1. A system for motor control, the system comprising: processor; as well as The memory includes instructions that, when executed by the processor, enable the processor to: Receive multiple data points associated with motor operation; Determine the phase angle of the motor; Based on the phase angle of the motor, the seven-phase pulse width modulation equation is obtained from the lookup table; The result of determining the seven-phase pulse width modulation equation; Receive modulation index value; and In response to the modulation index value being less than or equal to a first threshold, the motor is selectively controlled based on the result of the seven-phase pulse width modulation equation.

2. The system according to claim 1, wherein, The multiple data points correspond to one operating cycle of the motor.

3. The system according to claim 1, wherein, The multiple data points include 8192 data points.

4. The system according to claim 1, wherein, The seven-phase pulse width modulation equation includes a seven-phase space vector pulse width modulation equation.

5. The system according to claim 1, wherein, In response to the phase angle of the motor being between 0 and 0.5, the seven-phase pulse width modulation equation includes a first equation.

6. The system according to claim 5, wherein, The first equation comprises the total number of data points among the plurality of data points multiplied by an absolute value, the absolute value being a predetermined value minus the absolute value of the phase angle of the motor.

7. The system according to claim 1, wherein, In response to the phase angle of the motor being between 0.5 and 1, the seven-phase pulse width modulation equation includes a second equation.

8. The system according to claim 7, wherein, The second equation comprises the total number of data points among the plurality of data points multiplied by an absolute value, the absolute value being 1 minus a predetermined value minus the absolute value of the phase angle of the motor.

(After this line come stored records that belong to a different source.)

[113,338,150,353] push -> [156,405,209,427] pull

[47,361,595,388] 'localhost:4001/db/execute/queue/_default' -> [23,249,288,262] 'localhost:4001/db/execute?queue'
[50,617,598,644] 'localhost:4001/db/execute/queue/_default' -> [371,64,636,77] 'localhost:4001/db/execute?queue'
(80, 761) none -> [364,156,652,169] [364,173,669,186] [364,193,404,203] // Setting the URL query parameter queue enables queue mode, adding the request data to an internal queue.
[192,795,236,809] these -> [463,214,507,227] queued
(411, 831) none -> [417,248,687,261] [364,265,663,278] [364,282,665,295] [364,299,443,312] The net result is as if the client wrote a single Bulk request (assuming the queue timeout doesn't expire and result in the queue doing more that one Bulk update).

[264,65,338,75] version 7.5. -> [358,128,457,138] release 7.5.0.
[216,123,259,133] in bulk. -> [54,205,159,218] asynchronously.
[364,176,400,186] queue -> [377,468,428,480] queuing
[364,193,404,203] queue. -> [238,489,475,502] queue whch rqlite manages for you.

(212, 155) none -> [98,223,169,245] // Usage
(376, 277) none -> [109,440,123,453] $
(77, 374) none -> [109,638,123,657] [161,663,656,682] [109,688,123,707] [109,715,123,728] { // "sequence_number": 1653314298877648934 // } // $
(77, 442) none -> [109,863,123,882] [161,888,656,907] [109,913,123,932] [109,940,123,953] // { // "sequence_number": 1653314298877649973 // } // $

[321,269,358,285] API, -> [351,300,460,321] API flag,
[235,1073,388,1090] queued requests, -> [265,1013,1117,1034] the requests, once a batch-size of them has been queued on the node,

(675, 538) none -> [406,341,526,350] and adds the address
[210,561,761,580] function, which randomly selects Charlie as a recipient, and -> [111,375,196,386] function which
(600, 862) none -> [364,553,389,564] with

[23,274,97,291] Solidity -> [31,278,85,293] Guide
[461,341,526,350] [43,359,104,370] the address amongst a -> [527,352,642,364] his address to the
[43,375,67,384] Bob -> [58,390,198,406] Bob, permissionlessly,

9. The system according to claim 1, wherein, The result is the duty cycle value.

10. The system according to claim 1, wherein, The first threshold is equal to 0.

7.

11. The system according to claim 1, wherein, The instructions also enable the processor to selectively control the motor based on the identified duty cycle associated with the five-phase pulse width modulation, in response to the modulation index value being greater than or equal to a second threshold.

12. The system according to claim 11, wherein, The second threshold is equal to 0.

8.

13. The system according to claim 11, wherein, The five-phase pulse width modulation includes five-phase space vector pulse width modulation.

14. A method for motor control, the method comprising: Receive multiple data points associated with motor operation; Determine the phase angle of the motor; Based on the phase angle of the motor, the seven-phase pulse width modulation equation is obtained from the lookup table; The result of determining the seven-phase pulse width modulation equation; Receive modulation index value; as well as In response to the modulation index value being less than or equal to a first threshold, the motor is selectively controlled based on the result of the seven-phase pulse width modulation equation.

15. The method according to claim 14, wherein, The multiple data points correspond to one operating cycle of the motor.

16. The method of claim 14, wherein, The multiple data points include 8192 data points.

17. The method according to claim 14, wherein, The seven-phase pulse width modulation equation includes a seven-phase space vector pulse width modulation equation.

18. The method of claim 14, further comprising: In response to the modulation index value being greater than or equal to a second threshold, the motor is selectively controlled based on the identified duty cycle associated with the five-phase pulse width modulation.

19. The method according to claim 18, wherein, The second threshold is greater than the first threshold.

20. The method according to claim 18, wherein, The five-phase pulse width modulation includes five-phase space vector pulse width modulation.